Ворота, ведущие в обширный двор Зимнего дворца, оказались закрытыми, но обезумившим от наслаждения и собственной независимости пролетариям не составило труда отворить их, неконтролируемой толпой хлынув к крушению прошлого. То, что происходило позже – крики защищающей временное правительство горстки, пьяный хохот отдельных борцов, залпы, борьба с теми, кто находился в здании, Алексей не запомнил. Оглядывая место побоища, он не верил, что величайшее событие завершилось так быстро и почти безболезненно. Не помня себя, он медленно брел по впечатляющим залам замка Екатерины и чувствовал, что цель, к которой он так яростно стремился, оказалась не такой уж прекрасной. На сердце его навалилась понятная в случае осуществления заветного желания, подкрепленного поведением людей, за процветание которых он и ратовал, усталость, как после праздника, от которого ждал слишком многого.

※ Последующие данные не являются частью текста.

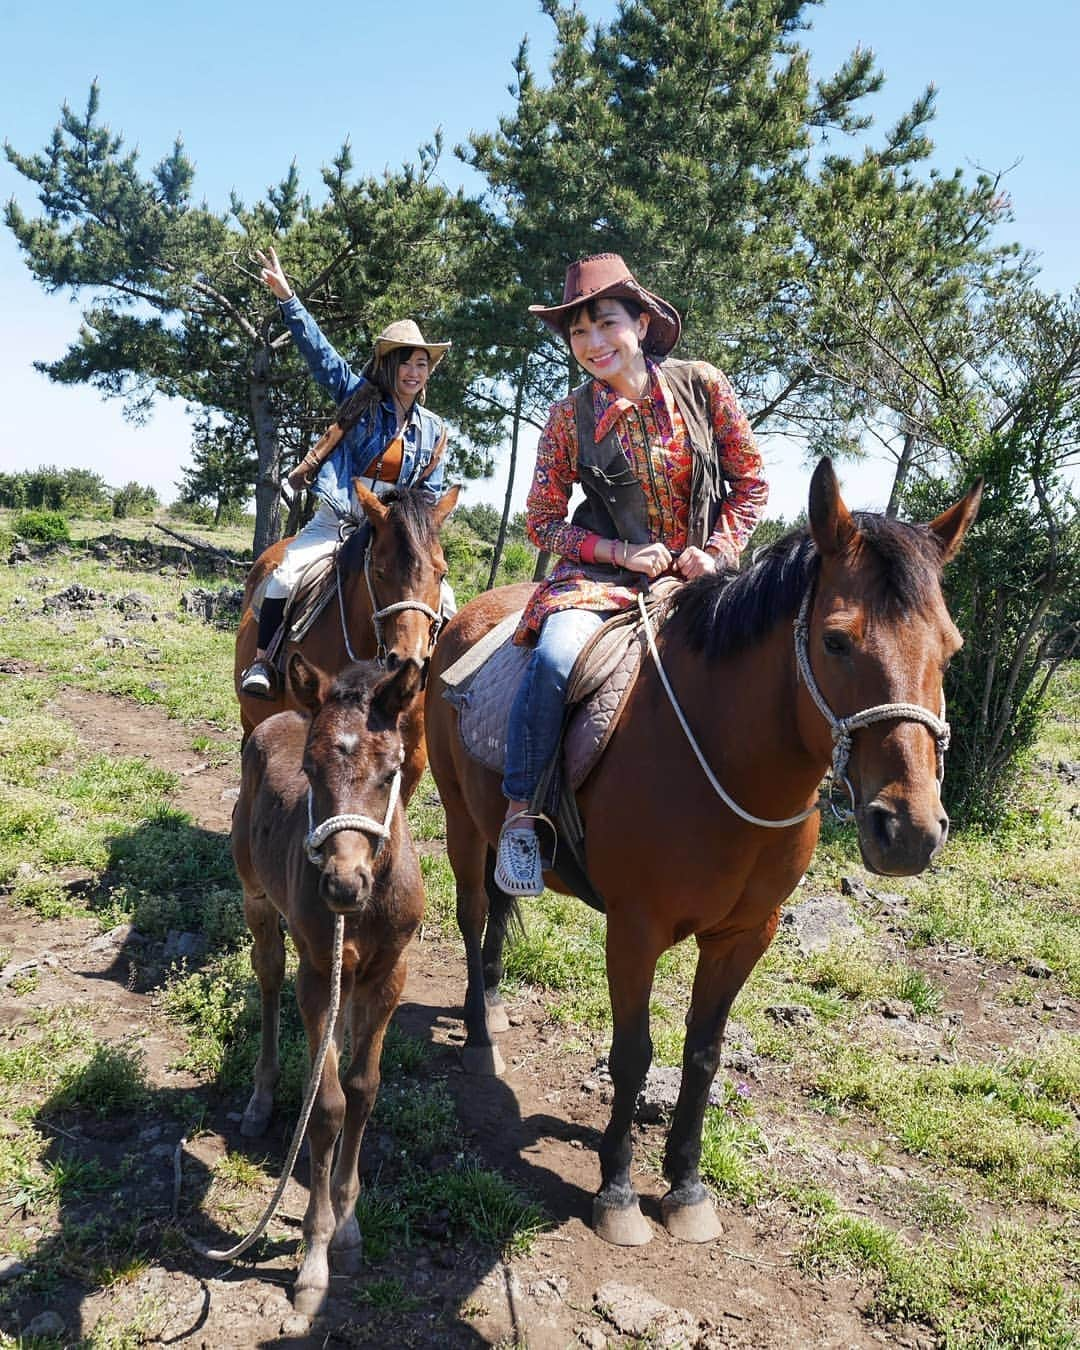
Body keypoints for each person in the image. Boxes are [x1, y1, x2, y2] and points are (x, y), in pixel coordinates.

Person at [494, 253, 768, 896]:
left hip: (703, 578)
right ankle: (520, 817)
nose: (592, 344)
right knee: (558, 659)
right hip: (600, 580)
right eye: (578, 333)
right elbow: (540, 520)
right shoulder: (568, 419)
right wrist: (615, 553)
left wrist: (721, 549)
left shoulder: (704, 386)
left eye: (606, 324)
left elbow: (751, 482)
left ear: (641, 324)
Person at [240, 246, 452, 697]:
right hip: (339, 520)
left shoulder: (435, 430)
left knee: (445, 601)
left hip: (394, 535)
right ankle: (263, 662)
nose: (414, 372)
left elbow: (428, 497)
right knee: (284, 574)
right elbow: (320, 354)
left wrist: (410, 530)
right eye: (406, 363)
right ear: (388, 365)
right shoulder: (359, 398)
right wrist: (288, 299)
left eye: (422, 364)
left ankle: (434, 686)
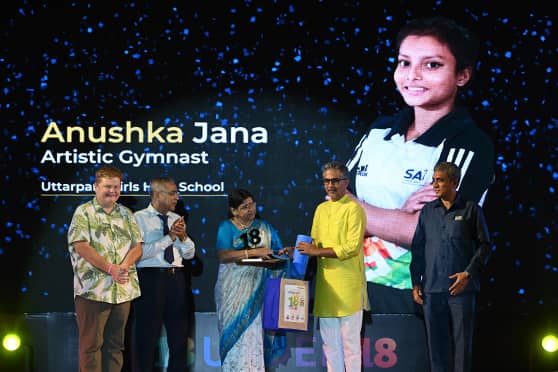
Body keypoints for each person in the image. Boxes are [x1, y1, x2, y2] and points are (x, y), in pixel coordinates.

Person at [346, 16, 495, 313]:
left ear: (462, 75)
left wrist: (357, 210)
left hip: (415, 301)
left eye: (432, 65)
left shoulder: (469, 144)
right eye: (404, 62)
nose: (412, 75)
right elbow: (331, 209)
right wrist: (401, 215)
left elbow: (433, 234)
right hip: (349, 289)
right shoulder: (379, 131)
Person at [410, 161, 491, 372]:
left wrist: (468, 274)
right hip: (431, 289)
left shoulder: (471, 209)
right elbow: (418, 248)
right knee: (436, 348)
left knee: (462, 347)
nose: (435, 185)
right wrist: (415, 282)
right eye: (434, 180)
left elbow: (485, 246)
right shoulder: (427, 212)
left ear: (454, 182)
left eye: (440, 180)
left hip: (461, 290)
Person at [67, 165, 143, 372]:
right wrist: (111, 269)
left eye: (116, 187)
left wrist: (124, 267)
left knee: (115, 346)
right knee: (91, 346)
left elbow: (138, 247)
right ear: (96, 187)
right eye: (108, 186)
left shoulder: (126, 214)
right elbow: (81, 246)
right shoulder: (84, 212)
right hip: (93, 291)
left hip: (123, 291)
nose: (113, 191)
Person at [296, 161, 368, 372]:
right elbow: (314, 244)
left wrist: (315, 251)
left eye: (335, 180)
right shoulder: (321, 209)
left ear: (346, 182)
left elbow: (350, 248)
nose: (330, 185)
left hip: (348, 288)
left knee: (351, 346)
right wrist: (297, 251)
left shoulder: (354, 209)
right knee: (330, 346)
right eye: (327, 181)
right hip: (326, 288)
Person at [214, 188, 289, 371]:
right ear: (234, 210)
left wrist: (284, 253)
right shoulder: (226, 227)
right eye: (244, 207)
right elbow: (223, 256)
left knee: (255, 336)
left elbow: (278, 252)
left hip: (257, 290)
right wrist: (254, 253)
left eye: (252, 204)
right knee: (235, 336)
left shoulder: (265, 228)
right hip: (232, 290)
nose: (250, 209)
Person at [131, 177, 196, 372]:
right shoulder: (138, 218)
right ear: (158, 194)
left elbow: (190, 253)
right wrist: (170, 238)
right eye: (172, 193)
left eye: (177, 193)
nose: (177, 197)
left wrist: (183, 237)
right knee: (147, 336)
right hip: (151, 278)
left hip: (176, 278)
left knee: (179, 337)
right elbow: (140, 254)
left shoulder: (176, 218)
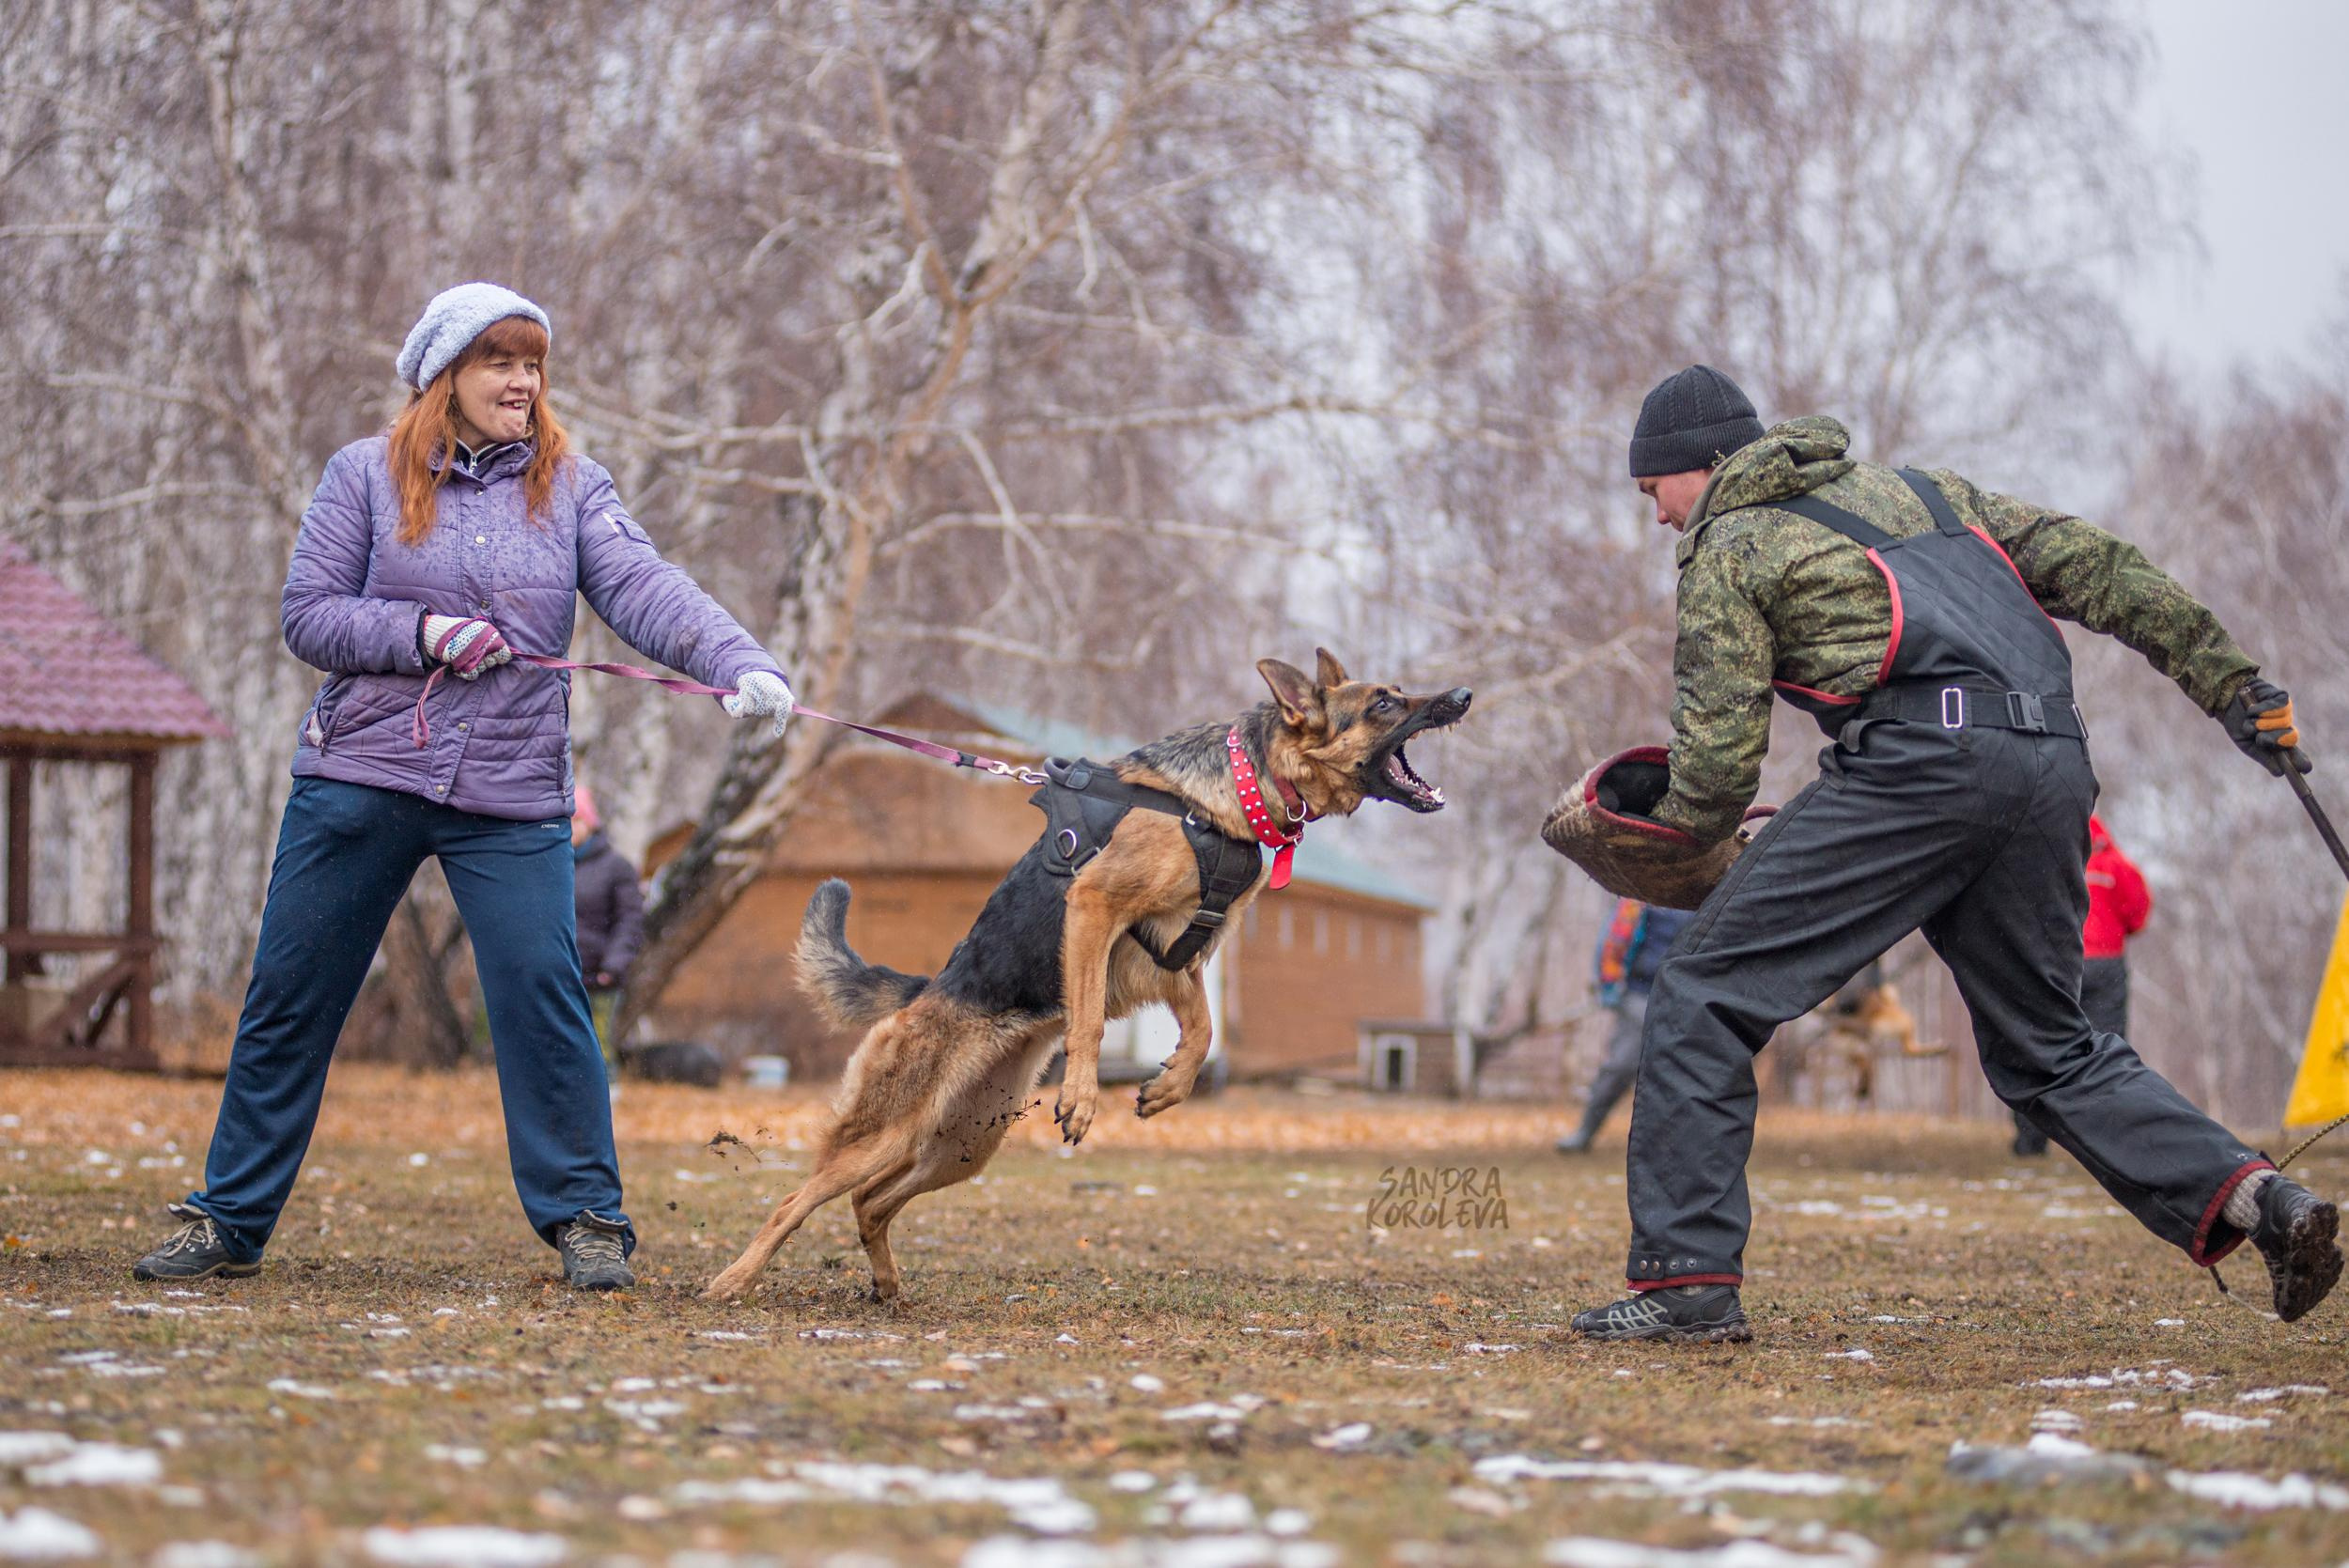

– Она разрушали красоту, красоту поколений, разбивали шедевры лучших мастеров мира. Это нестерпимо было видеть. Они… я понимаю, они злы на тех, кто ценой их порабощения завладел красотой, но бить… Картины были разбросаны по полу, я попытался поднять одну, но один солдат сказал, чтобы я не делал этого, если не хочу остаться хромым. Женскому батальону повезло, что эти… занимались бессмысленным разбоем, надругательством над классикой, иначе им пришлось бы худо. Солдаты были ослеплены, но чем, я не знаю… Я хочу понять их, но их поведение мне не даёт этого. Раньше мне казалось, я с ними дышу одним воздухом, пусть образ их мыслей и далек от канона… теперь я вижу, что прогадал.
Елена молчала. Он с надеждой посмотрел на неё.
– Ты думаешь, я проявляю слабость?
– Лёша, милый мой Лёша, как же ты далеко ушёл в своём желании быть сильным! Так далеко, что это уже кажется абсурдом. Не бойся проявлять слабость – это залог человечности! Ты слишком много воевал, отдохни.
– Я, я просто… Картины ведь не виноваты…
– Да, но помнишь, мы ведь говорили об этом. Почти все крестьяне и рабочие безграмотны, а если человек не знает, что такое искусство, значит, оно его не приводит в трепет, как нас. Да, это варварство, но не надо судить их.
– А ты помнишь крушение Египта или Греции? В Европе после этого наступили тёмные века, культура чуть не погибла… В возрождение пришлось открывать все заново.
«Вот мы и поменялись ролями. Теперь он плачет, а я придумываю успокоение. Поспать бы хоть часок, тело болит», – подумала Елена, умильно оглядывая нового своего Алексея.
– Не бойся, родной. Сейчас не средневековье, а русские не такие передряги переживали. Столетие кончилось, но наступит другое… каждый век считает себя последним великим в истории. И… я не думаю, что они всегда будут убивать.
Его ответ взволновал её.
– Они будут убивать. Ты не видела, какой яростью, звериной яростью наполнены их глаза. Кровь продолжит литься, пока мы не захлебнёмся в ней. Люди ненасытны. Никогда я не мог разобраться в русском характере. Но хуже даже то, что я готов признать, что осуществление самой заветной цели не приводит к счастью. Это как отворить дверь, за которой находится ещё одна, ещё громаднее.